A stream of customers in head-to-toe black outfits stops in. Are they part of the fleet of NYFW staffers, clad in black for sophistication and/or invisibility, who keep the trains running on time (or, well, a stylish 30 to 40 minutes late)? Only their official NYFW-branded lanyards distinguish them from regular New Yorkers in winter.

Maggie Yu, a 24-year-old model in town from London, sips a Spindrift while she sits alone wearing all black: combat boots, leather pants, leather trench coat. Today is her day off from walking in shows; her only appointment was a fitting this morning ahead of the Bach Mai show on Tuesday.

Usually, Yu spends her off-duty hours at the Fanelli Cafe or the neighborhood coffee spot Pause. But today, “I’m out of data, and I needed the WiFi,” she says with a laugh.

As is true throughout New York City, to be here is to be reminded that you simply can’t get rich enough or be beautiful enough to sidestep certain basic indignities. Even the most glamorous among us occasionally have to check email, have to hydrate, have to perk back up, have to pee, have to sit down to renegotiate with a sock that keeps bunching, have to scarf down a hot, spongy bacon and Gruyere egg bite on the fly.

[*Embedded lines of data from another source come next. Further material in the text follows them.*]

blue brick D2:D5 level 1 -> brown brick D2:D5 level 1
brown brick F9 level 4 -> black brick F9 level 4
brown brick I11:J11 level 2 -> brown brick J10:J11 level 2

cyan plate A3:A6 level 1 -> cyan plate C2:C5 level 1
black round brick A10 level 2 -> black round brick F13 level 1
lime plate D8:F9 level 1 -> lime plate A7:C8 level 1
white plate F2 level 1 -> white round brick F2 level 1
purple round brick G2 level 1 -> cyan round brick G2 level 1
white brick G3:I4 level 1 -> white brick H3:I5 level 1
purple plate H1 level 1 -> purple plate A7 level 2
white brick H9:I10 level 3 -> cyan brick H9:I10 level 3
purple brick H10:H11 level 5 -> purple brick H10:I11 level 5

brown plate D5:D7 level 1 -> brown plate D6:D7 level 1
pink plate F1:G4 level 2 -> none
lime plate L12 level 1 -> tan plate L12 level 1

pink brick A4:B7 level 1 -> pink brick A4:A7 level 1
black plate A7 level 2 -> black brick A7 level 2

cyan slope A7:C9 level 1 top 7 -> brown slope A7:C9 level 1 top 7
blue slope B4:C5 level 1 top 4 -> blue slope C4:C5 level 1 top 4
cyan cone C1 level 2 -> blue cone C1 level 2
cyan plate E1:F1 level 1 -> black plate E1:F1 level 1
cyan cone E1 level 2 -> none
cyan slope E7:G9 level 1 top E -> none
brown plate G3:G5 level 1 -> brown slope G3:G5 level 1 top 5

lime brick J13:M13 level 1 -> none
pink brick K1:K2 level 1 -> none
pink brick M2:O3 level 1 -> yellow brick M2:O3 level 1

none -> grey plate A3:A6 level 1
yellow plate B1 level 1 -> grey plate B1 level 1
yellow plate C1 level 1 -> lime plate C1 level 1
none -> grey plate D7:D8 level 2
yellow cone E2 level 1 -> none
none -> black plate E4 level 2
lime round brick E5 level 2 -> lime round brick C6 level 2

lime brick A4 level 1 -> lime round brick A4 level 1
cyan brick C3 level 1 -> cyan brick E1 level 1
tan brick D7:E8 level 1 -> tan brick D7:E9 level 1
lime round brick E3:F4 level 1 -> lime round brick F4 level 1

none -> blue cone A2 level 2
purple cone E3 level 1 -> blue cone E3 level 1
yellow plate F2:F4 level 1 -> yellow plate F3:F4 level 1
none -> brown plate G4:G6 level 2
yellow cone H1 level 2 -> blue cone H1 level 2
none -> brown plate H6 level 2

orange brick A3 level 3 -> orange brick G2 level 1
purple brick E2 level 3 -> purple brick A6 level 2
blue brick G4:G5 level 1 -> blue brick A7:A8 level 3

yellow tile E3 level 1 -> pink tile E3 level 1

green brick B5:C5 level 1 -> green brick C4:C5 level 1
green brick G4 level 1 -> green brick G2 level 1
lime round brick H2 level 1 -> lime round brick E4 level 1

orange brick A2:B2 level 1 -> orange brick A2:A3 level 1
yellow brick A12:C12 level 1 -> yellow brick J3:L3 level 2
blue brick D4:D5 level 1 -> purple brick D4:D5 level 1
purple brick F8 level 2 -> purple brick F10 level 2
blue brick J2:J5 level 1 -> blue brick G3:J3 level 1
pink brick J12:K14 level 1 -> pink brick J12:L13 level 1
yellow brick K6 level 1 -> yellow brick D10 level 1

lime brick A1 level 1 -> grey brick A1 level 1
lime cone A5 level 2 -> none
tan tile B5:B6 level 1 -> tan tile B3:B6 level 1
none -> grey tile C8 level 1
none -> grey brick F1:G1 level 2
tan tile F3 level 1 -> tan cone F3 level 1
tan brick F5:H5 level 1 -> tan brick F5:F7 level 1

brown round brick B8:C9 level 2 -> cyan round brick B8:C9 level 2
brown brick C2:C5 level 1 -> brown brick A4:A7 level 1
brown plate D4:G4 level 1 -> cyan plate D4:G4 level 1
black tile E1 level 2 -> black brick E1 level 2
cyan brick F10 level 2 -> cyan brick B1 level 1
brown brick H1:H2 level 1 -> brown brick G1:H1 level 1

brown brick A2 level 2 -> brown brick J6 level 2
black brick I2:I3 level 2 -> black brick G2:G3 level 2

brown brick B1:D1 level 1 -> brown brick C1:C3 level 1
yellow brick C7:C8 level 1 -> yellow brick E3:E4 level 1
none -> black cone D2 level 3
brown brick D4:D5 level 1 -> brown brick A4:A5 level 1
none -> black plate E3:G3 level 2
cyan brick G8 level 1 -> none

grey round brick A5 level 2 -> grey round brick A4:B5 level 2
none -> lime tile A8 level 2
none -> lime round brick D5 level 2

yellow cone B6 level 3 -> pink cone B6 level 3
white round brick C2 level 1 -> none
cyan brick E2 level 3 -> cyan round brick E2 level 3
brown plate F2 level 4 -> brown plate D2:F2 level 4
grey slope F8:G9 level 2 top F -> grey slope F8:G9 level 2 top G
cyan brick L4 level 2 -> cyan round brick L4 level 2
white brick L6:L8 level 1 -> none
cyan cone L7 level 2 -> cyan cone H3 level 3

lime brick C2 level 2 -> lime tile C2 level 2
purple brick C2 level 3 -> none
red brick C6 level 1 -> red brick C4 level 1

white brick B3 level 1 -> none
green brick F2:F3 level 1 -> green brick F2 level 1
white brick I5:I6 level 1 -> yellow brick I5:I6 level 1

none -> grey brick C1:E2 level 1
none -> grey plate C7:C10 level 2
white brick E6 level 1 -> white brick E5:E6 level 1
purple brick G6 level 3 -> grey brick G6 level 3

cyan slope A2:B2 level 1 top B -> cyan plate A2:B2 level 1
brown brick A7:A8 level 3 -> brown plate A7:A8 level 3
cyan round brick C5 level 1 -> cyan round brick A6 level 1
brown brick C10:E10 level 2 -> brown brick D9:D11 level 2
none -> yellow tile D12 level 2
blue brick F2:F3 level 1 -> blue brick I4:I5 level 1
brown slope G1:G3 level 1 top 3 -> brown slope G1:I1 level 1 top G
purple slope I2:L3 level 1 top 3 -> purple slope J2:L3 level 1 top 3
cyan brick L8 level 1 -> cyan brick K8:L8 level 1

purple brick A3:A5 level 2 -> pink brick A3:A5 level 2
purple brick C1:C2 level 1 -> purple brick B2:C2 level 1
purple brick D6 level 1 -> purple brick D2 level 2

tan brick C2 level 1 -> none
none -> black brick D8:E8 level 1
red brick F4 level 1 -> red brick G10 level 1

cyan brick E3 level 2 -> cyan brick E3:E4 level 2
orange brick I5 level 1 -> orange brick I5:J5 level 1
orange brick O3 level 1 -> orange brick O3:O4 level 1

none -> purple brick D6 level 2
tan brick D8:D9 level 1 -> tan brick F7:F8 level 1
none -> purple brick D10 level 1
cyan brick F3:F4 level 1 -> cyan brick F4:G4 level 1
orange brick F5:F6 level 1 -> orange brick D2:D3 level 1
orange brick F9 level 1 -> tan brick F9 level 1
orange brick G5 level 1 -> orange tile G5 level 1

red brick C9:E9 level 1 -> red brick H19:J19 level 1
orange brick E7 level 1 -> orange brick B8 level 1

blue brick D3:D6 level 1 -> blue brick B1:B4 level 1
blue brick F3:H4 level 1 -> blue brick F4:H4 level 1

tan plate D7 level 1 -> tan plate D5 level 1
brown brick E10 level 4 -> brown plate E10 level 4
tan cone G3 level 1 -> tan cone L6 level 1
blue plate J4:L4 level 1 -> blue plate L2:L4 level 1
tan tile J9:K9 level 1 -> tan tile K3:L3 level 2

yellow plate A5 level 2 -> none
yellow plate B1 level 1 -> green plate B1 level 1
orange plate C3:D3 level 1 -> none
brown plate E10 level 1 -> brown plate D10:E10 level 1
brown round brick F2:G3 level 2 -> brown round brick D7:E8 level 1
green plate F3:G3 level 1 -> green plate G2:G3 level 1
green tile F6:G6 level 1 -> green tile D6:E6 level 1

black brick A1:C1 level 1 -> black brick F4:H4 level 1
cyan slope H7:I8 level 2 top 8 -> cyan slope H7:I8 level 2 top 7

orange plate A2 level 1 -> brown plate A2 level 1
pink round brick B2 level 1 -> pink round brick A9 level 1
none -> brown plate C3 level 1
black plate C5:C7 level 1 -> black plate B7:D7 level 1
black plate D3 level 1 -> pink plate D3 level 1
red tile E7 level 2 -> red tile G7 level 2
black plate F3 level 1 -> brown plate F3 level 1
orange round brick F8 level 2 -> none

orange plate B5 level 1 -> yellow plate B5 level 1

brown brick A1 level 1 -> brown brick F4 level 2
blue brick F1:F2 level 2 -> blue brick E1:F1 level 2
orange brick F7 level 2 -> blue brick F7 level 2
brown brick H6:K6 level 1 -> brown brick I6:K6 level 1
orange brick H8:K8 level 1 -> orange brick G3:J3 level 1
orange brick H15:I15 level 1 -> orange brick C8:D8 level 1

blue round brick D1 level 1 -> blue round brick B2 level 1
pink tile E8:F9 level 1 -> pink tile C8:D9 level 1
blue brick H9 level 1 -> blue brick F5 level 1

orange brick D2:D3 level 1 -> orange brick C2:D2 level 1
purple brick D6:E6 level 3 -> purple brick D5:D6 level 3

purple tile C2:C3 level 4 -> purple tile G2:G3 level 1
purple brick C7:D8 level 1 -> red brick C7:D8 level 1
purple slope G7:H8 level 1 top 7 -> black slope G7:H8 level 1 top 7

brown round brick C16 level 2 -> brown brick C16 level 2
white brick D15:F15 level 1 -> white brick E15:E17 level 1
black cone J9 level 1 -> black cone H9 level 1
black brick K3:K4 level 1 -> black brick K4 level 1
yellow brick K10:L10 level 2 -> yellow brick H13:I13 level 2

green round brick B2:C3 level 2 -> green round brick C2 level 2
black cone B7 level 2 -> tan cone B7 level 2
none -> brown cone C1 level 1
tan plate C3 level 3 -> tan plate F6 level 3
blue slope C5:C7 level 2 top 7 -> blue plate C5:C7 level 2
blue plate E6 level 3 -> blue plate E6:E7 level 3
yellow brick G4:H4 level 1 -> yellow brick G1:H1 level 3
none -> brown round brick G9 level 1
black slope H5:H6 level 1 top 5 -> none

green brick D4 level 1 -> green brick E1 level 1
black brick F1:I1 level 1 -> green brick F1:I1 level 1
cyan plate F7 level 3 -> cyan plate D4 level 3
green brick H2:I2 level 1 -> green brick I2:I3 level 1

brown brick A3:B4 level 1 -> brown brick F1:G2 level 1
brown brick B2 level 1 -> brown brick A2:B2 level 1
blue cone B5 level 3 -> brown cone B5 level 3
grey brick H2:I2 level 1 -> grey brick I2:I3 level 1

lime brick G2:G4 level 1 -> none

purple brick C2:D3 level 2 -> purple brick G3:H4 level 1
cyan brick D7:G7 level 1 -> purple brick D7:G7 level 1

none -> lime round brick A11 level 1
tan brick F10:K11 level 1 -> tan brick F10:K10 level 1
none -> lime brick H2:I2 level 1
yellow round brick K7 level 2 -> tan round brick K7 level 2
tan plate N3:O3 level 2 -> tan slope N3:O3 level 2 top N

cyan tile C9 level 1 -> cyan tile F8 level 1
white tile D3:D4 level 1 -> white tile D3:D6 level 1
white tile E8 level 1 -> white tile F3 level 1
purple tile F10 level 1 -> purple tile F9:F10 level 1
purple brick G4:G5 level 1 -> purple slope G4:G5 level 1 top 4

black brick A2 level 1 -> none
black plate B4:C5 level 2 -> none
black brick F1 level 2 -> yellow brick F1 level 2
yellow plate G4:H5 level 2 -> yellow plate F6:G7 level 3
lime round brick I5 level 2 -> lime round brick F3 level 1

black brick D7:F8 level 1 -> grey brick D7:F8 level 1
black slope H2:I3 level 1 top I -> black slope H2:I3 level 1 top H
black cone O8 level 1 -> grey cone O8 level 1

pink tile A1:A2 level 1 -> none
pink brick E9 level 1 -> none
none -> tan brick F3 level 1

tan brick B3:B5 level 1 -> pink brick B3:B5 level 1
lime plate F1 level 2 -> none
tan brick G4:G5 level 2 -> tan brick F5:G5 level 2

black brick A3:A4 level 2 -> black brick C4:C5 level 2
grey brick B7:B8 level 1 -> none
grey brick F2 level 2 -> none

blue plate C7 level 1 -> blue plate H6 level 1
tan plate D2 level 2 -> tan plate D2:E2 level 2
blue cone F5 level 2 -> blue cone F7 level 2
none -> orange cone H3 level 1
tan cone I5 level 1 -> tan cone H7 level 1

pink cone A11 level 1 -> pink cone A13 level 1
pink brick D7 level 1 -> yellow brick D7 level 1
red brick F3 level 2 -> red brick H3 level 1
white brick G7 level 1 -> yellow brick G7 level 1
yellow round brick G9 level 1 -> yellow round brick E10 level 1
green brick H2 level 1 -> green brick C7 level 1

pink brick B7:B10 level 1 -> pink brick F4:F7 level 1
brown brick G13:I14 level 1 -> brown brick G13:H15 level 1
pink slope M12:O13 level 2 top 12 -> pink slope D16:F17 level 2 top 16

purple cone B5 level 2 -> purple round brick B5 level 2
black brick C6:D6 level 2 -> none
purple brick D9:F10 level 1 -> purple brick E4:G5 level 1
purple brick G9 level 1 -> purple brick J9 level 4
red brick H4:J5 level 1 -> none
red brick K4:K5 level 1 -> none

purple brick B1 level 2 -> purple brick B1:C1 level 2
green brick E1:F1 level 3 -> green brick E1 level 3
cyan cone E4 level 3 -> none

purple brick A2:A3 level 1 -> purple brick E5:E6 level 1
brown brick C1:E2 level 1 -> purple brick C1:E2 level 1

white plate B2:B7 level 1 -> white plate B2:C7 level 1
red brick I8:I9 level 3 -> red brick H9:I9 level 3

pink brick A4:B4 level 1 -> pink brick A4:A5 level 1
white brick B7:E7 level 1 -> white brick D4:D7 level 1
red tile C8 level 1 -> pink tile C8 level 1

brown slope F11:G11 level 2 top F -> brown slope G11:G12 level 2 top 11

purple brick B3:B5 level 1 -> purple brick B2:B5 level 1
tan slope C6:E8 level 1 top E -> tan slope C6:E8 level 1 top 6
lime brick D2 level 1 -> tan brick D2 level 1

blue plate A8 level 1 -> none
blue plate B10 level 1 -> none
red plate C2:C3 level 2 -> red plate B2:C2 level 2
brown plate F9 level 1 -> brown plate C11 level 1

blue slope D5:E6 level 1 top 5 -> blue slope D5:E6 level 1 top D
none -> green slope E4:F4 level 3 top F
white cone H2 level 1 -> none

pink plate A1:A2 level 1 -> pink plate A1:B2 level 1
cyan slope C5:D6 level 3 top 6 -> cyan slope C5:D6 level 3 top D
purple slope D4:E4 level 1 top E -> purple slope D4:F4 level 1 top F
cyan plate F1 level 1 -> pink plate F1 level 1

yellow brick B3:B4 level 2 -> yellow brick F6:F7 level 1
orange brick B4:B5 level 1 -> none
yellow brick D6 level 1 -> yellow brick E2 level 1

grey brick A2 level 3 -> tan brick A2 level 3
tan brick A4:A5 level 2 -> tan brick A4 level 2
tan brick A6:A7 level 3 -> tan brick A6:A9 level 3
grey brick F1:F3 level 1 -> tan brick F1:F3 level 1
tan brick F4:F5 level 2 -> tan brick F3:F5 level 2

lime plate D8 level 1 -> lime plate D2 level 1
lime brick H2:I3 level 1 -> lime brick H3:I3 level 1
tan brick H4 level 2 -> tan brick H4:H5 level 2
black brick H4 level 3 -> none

Whether you bought your purse on the other, glitzier side of Canal Street or from one of the shady guys right outside, you’ve wound up here at this Starbucks because you’re human.

On Monday night, after dark, three young friends sit at the farthest table in the back. Snippets of their conversation waft up over the hum of staffers closing up shop. “Sure, you might be at 300k . . .” “The OG influencers . . .” ” . . . got a lot of followers from the Reels . . .” ” . . . dressed like a Miu Miu model . . .” ” . . . but you just never really know what brands want, whether they’ll use your content.”

Soon, a fourth – in black loafers, a black scarf and a little black bag on a gold chain – joins them. “Cartier?” a seated friend asks, pointing. “Bulgari,” he answers, taking off his coat.

Wosu informs them it’s two minutes to closing time. One of the friends unplugs her iPhone charger from the wall. She tucks it back into her beige Coach tote bag before they all push their chairs in and leave.